# Tasks and exercises
1. From the poll report, extract verbatim the passage that opens with the words containing "It is an unpopularity" and closes with "the last year.".
2. According to the poll report, what percentage of Americans believe the country is on the wrong track?

Segment Start: Text excerpt

By Jason Lange
WASHINGTON (Reuters) – U.S. President Joe Biden’s public approval rating sat at 41% – close to the lowest level of his presidency – as he prepared for a major speech on Tuesday that is expected to serve as a blueprint for a 2024 re-election bid, a new Reuters/Ipsos poll showed.
The three-day national poll, which closed on Sunday, also showed 65% of Americans think the country is on the wrong track – up from 58% a year earlier.
In a presidency buffeted by soaring inflation and a persistent global health crisis, Biden began 2023 buoyed by unexpectedly strong midterm election results for Democrats and signs that consumer price increases were ebbing.
But he has also faced new criticism over a probe into classified documents found in his home in recent months, after he had condemned former President Donald Trump for allegedly mishandling classified documents when he left the White House in 2021.
Biden’s 41% job approval is essentially unchanged from the 40% recorded three weeks earlier. The Reuters/Ipsos poll has a margin of error of three percentage points either way.
It is an unpopularity that has proved remarkably persistent, drifting as low as 36% in May and June of 2022 but holding near 40% for most of the last year.

Segment End: Text excerpt
Segment Start: Dataset extract

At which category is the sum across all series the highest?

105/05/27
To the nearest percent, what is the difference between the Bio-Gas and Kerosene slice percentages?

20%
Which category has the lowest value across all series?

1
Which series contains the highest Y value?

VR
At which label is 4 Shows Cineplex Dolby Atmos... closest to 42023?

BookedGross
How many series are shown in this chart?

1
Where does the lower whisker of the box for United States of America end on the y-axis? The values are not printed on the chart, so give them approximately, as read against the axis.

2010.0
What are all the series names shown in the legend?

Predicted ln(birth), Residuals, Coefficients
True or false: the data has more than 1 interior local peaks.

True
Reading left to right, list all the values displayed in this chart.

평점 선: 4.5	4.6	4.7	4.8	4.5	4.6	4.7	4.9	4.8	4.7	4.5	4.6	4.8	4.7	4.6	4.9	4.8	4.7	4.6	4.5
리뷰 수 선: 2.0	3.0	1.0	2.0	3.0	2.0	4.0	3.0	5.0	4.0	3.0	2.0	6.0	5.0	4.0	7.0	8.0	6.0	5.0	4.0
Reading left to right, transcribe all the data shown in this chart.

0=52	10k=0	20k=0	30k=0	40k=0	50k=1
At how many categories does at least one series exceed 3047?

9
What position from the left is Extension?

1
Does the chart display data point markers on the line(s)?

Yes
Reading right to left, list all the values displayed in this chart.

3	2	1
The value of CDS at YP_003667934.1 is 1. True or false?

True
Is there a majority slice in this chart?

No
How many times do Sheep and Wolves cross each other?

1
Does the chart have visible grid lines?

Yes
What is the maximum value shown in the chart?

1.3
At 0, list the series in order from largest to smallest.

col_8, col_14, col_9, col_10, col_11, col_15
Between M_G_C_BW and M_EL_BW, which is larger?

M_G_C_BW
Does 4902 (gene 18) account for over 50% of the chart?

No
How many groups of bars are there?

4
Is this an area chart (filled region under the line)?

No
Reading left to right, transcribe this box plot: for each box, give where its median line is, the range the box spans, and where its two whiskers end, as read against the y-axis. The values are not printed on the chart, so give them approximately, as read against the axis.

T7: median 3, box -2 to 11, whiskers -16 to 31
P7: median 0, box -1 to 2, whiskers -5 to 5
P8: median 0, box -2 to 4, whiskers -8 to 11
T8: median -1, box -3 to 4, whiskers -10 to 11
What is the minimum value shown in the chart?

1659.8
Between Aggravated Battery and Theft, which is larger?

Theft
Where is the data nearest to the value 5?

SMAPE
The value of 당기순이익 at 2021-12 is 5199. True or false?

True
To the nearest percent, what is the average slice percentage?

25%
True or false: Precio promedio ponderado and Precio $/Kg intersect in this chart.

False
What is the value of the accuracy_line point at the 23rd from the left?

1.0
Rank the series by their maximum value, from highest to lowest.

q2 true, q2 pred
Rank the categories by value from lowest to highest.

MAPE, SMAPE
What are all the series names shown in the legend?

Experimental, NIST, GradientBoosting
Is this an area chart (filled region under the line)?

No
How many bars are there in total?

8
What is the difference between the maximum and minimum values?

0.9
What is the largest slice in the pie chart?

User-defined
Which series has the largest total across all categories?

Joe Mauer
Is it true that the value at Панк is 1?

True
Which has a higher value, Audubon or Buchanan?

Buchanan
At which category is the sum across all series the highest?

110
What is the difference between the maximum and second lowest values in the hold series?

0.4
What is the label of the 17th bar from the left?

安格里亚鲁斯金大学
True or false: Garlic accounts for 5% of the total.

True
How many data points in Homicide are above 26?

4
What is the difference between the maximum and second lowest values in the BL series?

Segment End: Dataset extract

# Outputs in order
1.
It is an unpopularity that has proved remarkably persistent, drifting as low as 36% in May and June of 2022 but holding near 40% for most of the last year.

2. 65%, up from 58% a year earlier.